High skill movements are movements that in their most simple form require a high level of technical capacity.  They may also require a high level of physical capacity, but that is not what defines them as high skill movements.  This category includes muscle-ups, Olympic lifting, double unders, and any gymnastics movements beyond the muscle-up (think handstands, levers, planches, freestanding HSPU, iron crosses, etc.)

There are a lot of ways to incorporate these movements into your WOD.  Let's look at advanced movements first.  Let's say we have an athlete who is starting to get competent with L-pullups and handstand pushups, but not so competent that he could do something like the 15-1/1-15 handstand pushup/L-pullup countdown.  A good option for this athlete would be something like this:

5 rounds for time

5 L-pullups

5 handstand pushups

30 squats

The numbers on the L-pullup and handstand pushup are low enough that the athlete will be able to move through them pretty quickly, and blazing through the squats will allow the upper body to recover while also challenging the athletes metabolic conditioning.

Incorporating high skill movements is very similar.  You want to program them in a way which allows you to complete all the reps without undue struggle (it should be hard, but you shouldn't be missing more than a couple reps in the WOD) and which ensures that the intended effect of the workout is created (that is, if it's a metcon WOD, you should be laid out on the floor afterwards.)  Here's a good example of this:

Complete as many rounds as possible in 12 minutes:

2 muscle-ups

15 box jumps @ 20"

Once again, the reps are low enough that the athlete shouldn't have too much trouble completing them quickly and without interruption, and the box jumps will do a great job of ensuring metabolic annihilation.

The key difference in programming high skill movements is that there should be no other movements that muscularly interfere with the muscle-up.  In the L-pullup/handstand pushup/squat WOD, the L-pullups and handstand pushups can affect each other, but because the technical capacity for both movements is fairly low, this is not too much of a problem.  When neurological complexity comes into play, like in the muscle-up, you don't want anything to interfere with that movement (this applies only when the athlete is still new to and relatively incomptent in the movement.)  The box jumps create an opportunity for the upper body to recover, so that they facilitate the muscle-ups rather than impeding them.

As an intermediate CrossFitter, it is important to start developing competence in performing advanced and high skill movements at high intensity.  These strategies will do a good job of helping you accomplish that.
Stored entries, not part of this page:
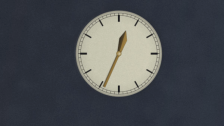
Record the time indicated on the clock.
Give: 12:34
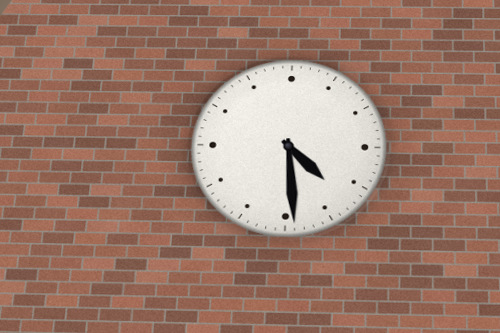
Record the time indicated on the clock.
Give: 4:29
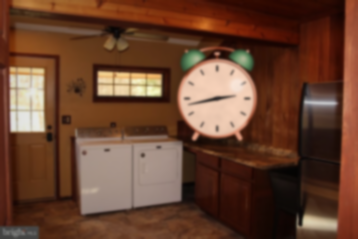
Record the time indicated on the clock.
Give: 2:43
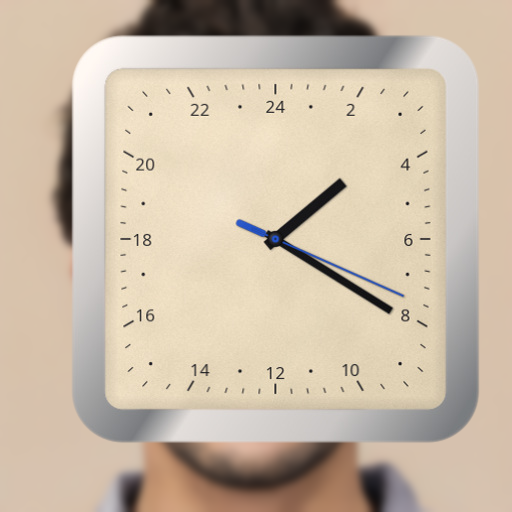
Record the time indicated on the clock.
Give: 3:20:19
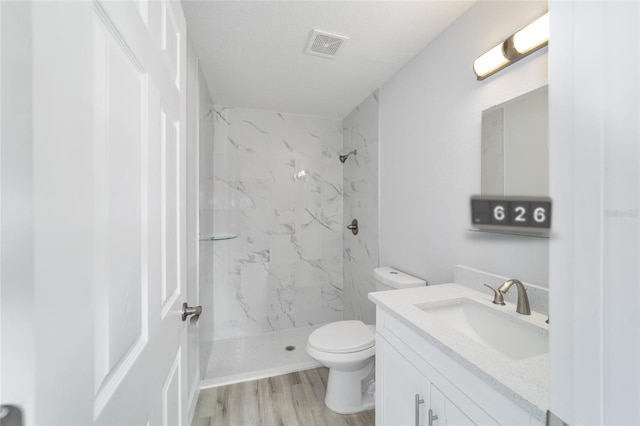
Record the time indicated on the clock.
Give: 6:26
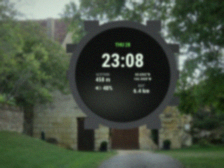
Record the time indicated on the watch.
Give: 23:08
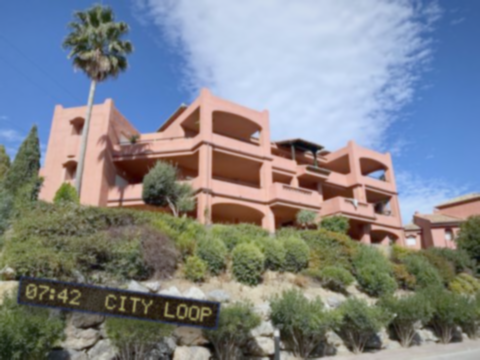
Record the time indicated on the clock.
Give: 7:42
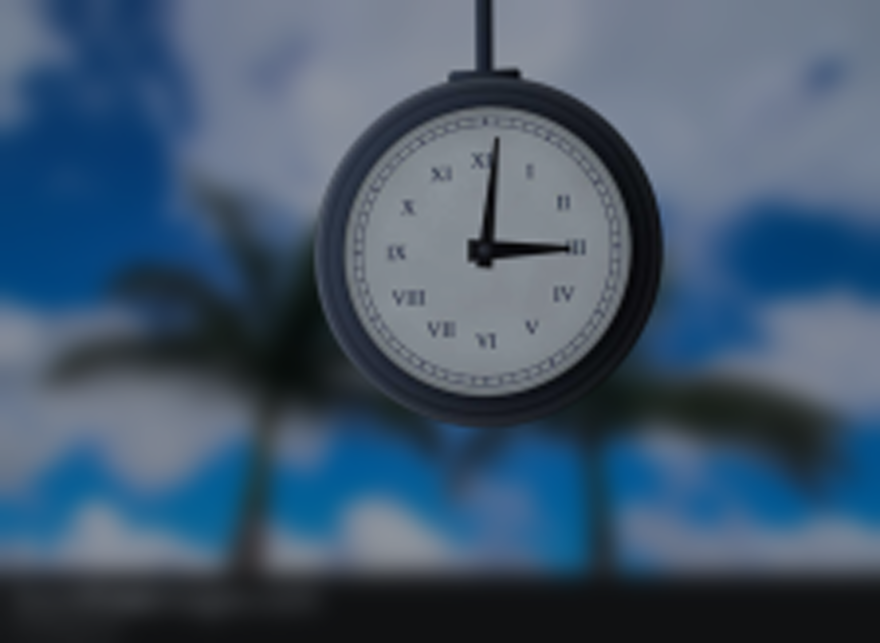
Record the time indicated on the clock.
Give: 3:01
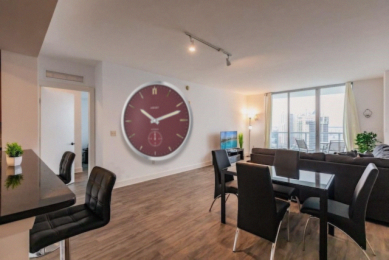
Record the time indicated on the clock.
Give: 10:12
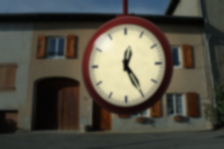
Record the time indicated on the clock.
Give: 12:25
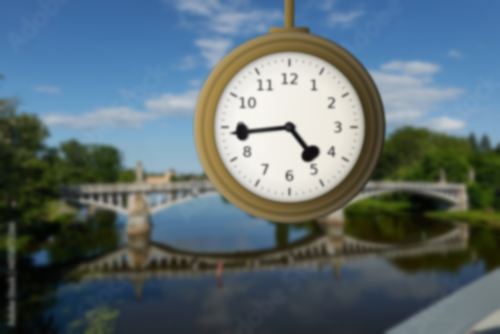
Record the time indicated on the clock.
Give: 4:44
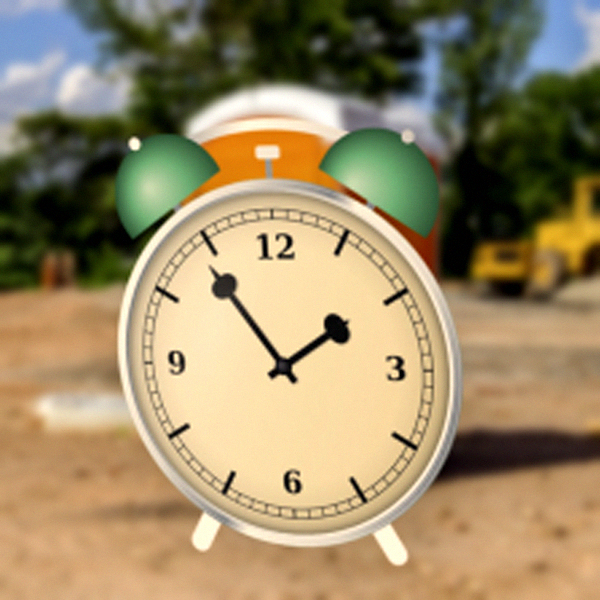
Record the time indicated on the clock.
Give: 1:54
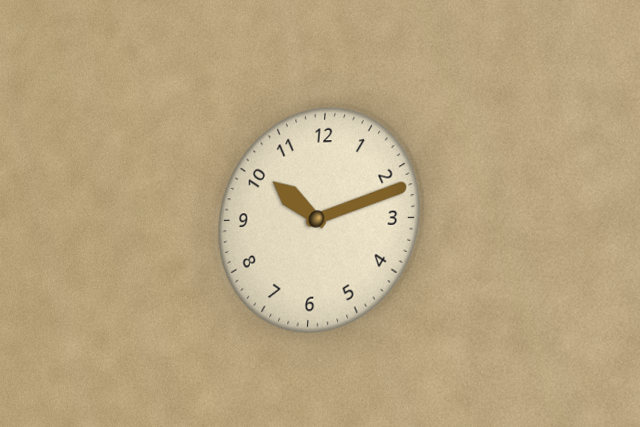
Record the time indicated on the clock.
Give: 10:12
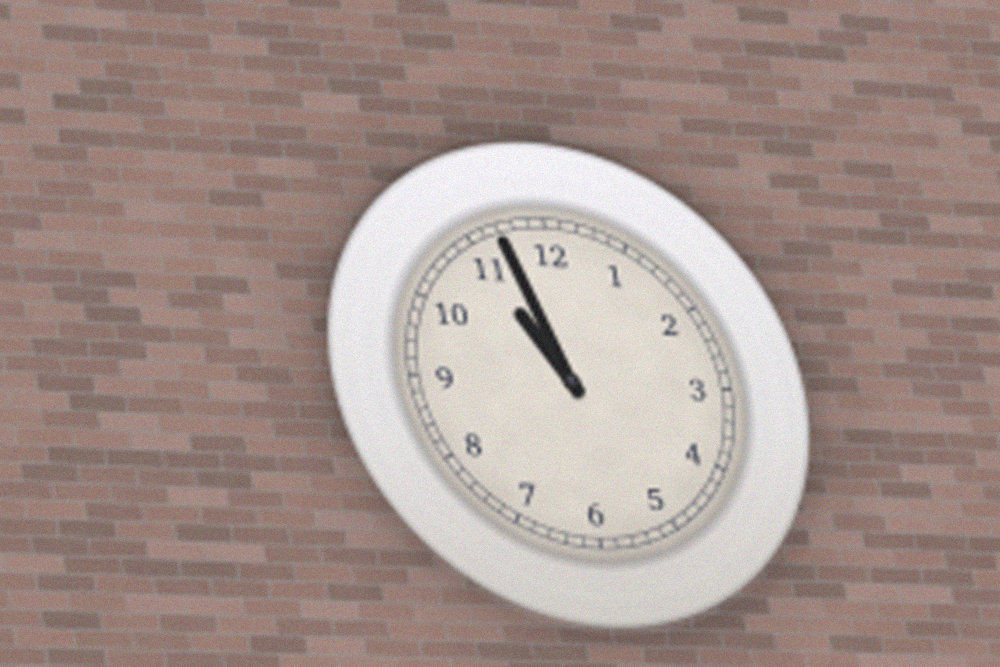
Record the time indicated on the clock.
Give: 10:57
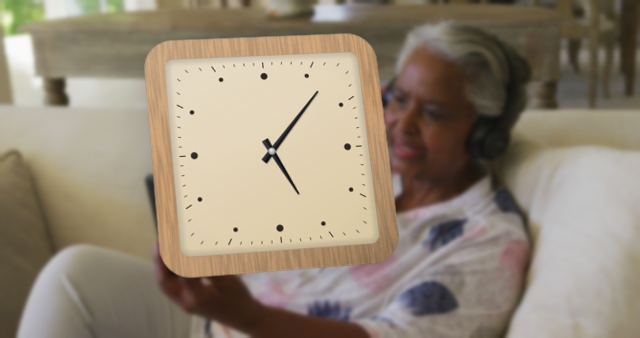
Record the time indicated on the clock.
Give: 5:07
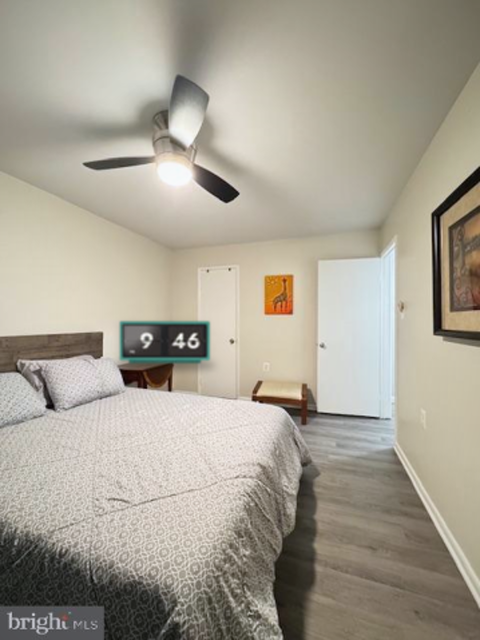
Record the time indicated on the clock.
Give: 9:46
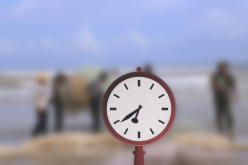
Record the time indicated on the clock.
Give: 6:39
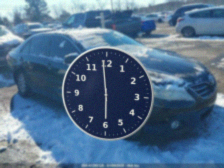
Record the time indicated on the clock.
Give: 5:59
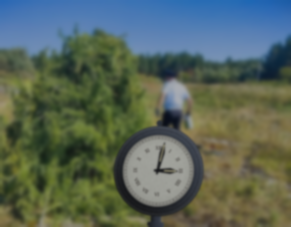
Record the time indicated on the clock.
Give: 3:02
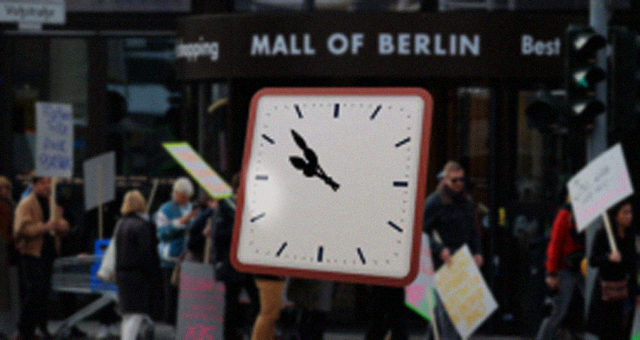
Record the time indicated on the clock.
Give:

This completes the series "Advancing The Intermediate CrossFitter."  I hope these posts have been helpful.  More posts will be coming soon, including discussions on quality movements, incorporating heavy metcons into your training, prehab/rehab strategies, and more.

Happy training!

Post thoughts to comments.

Friday, 17 July 2009

Advancing The Intermediate CrossFitter, Part 3: What to do when progress stops.

There will inevitably come a point in your training when progress slows or even stops.  The intermediate CrossFitter will be one of the better performers in the group classes held at his or her affiliate. Adequate competition will be irregular, and this can have a negative effect on motivation. This athlete will sometimes be held back due to the lack of time the coach can spend working with him on complex movements, due to the need to spend a lot of time teaching basic movements to new athletes.  In the case of the intermediate CrossFitter who trains alone, motivation is probably not a problem, but the need for coaching on complex movements may be even more prevalent.  We will address both cases in this post.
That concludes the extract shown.